The use case is this: I annotate webarticles in hypothes.is. Those annotations end up in my file system in markdown where I use them in Obsidian. Therefore it is useful to me to link to existing Obsidian notes while I’m annotating, and not leave that until I encounter the annotation in Obsidian again (see an example). That way an annotation is already linked to some existing material, and not a lonely note in my collection of clippings. Having links in annotations at the same time increases the likelihood I will encounter them again naturally as I interact with my notions.
Until now I did this by searching in Obsidian and then copy-pasting that into hypothes.is adding the [[ ]]

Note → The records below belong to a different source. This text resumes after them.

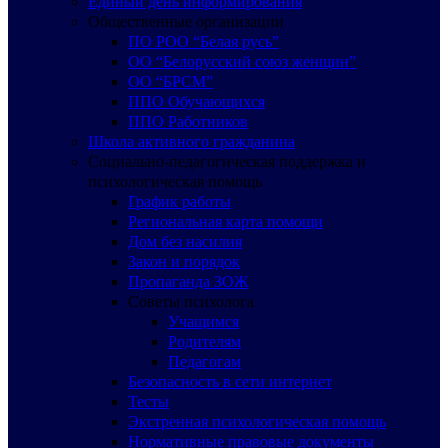
Единый день информирования
Общественные организации
ПО РОО “Белая русь”
ОО “Белорусский союз женщин”
ОО “БРСМ”
ППО Обучающихся
ППО Работников
Школа активного гражданина
Социально-педагогическая поддержка и
психологическая помощь
График работы
Региональная карта помощи
Дом без насилия
Закон и порядок
Пропаганда ЗОЖ
Советы психолога
Учащимся
Родителям
Педагогам
Безопасность в сети интернет
Тесты
Экстренная психологическая помощь
Нормативные правовые документы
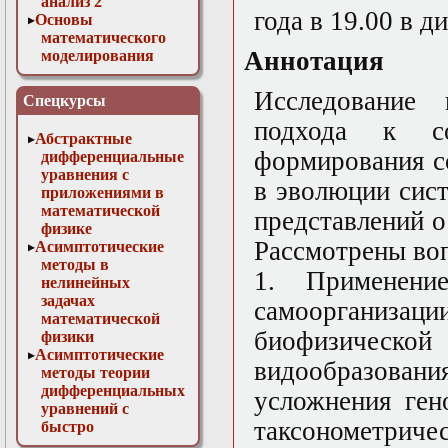
анализ 2
года в 19.00 в 
Основы
математического
Аннотация
моделирования
Численные методы
в физике
Исследование 
Спецкурсы
подхода к со
Абстрактные
формирования с
дифференциальные
уравнения с
в эволюции сис
приложениями в
математической
представлений о
физике
Рассмотрены во
Асимптотические
методы в
1. Применение
нелинейных
задачах
самоорганизаци
математической
биофизической
физики
Асимптотические
видообразов
методы теории
дифференциальных
усложнения ген
уравнений с
таксонометриче
быстро
осциллирующими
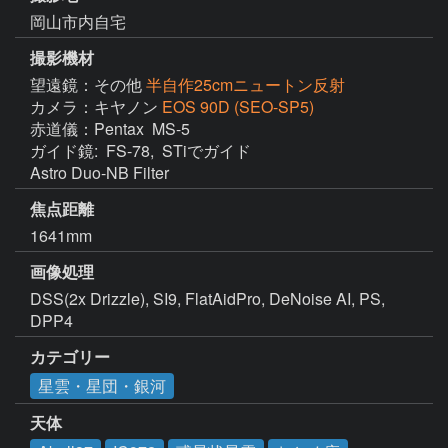
岡山市内自宅
撮影機材
望遠鏡：その他
半自作25cmニュートン反射
カメラ：キヤノン
EOS 90D (SEO-SP5)
赤道儀：Pentax  MS-5

ガイド鏡:  FS-78,  STiでガイド

Astro Duo-NB Filter
焦点距離
1641mm
画像処理
DSS(2x Drizzle), SI9, FlatAidPro, DeNoise AI, PS, 
DPP4
カテゴリー
星雲・星団・銀河
天体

mark-up for an internal link.
This morning Frank mailed me to ask about my links in annotations. While I answered his mail I realised it would be easy to put the search and paste into an Alfred workflow, so that I don’t need to leave the browser/hypothes.is interface to add a link to an Obsidian note. Thank you for the nudge Frank!
Hello Ton,
related to note search – I’ve recently discovered this web browser plugin (for Joplin, but maybe there’s something similar for Obsidian, I haven’t checked): https://addons.mozilla.org/en-US/firefox/addon/joplin-search-integration/
It integrates into search pages (google, bing, baidu, duck, … ). When I google something, the same query is searched within my Joplin notes and the results displayed right alongside the web results in a separate column.
It has never occurred to me to want this before, but I think it’s quite an ingenious idea.